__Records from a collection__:
.....

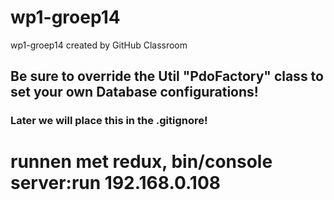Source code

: # wp1-groep14
wp1-groep14 created by GitHub Classroom
## Be sure to override the Util "PdoFactory" class to set your own Database configurations!
### Later we will place this in the .gitignore!
# runnen met redux, bin/console server:run 192.168.0.108
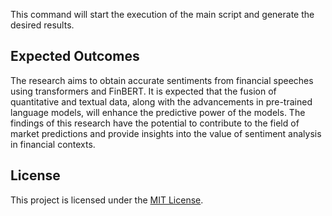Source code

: This command will start the execution of the main script and generate the desired results.

## Expected Outcomes

The research aims to obtain accurate sentiments from financial speeches using transformers and FinBERT. It is expected that the fusion of quantitative and textual data, along with the advancements in pre-trained language models, will enhance the predictive power of the models. The findings of this research have the potential to contribute to the field of market predictions and provide insights into the value of sentiment analysis in financial contexts.

## License

This project is licensed under the [MIT License](LICENSE).

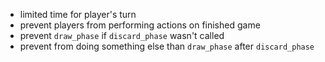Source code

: * limited time for player's turn
* prevent players from performing actions on finished game
* prevent `draw_phase` if `discard_phase` wasn't called
* prevent from doing something else than `draw_phase` after `discard_phase`
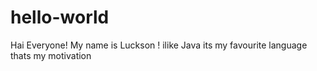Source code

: # hello-world

Hai Everyone!
My name is Luckson ! ilike Java its my favourite language thats my motivation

.....

__Problem to solve__: Rewrite the records above, switching every "Source code" to "Markup source" and leaving everything else unchanged. Omit the pictures from your answer.

__Completed task__:
Markup source

: # wp1-groep14
wp1-groep14 created by GitHub Classroom
## Be sure to override the Util "PdoFactory" class to set your own Database configurations!
### Later we will place this in the .gitignore!
# runnen met redux, bin/console server:run 192.168.0.108
Markup source

: This command will start the execution of the main script and generate the desired results.

## Expected Outcomes

The research aims to obtain accurate sentiments from financial speeches using transformers and FinBERT. It is expected that the fusion of quantitative and textual data, along with the advancements in pre-trained language models, will enhance the predictive power of the models. The findings of this research have the potential to contribute to the field of market predictions and provide insights into the value of sentiment analysis in financial contexts.

## License

This project is licensed under the [MIT License](LICENSE).

Markup source

: * limited time for player's turn
* prevent players from performing actions on finished game
* prevent `draw_phase` if `discard_phase` wasn't called
* prevent from doing something else than `draw_phase` after `discard_phase`
Markup source

: # hello-world

Hai Everyone!
My name is Luckson ! ilike Java its my favourite language thats my motivation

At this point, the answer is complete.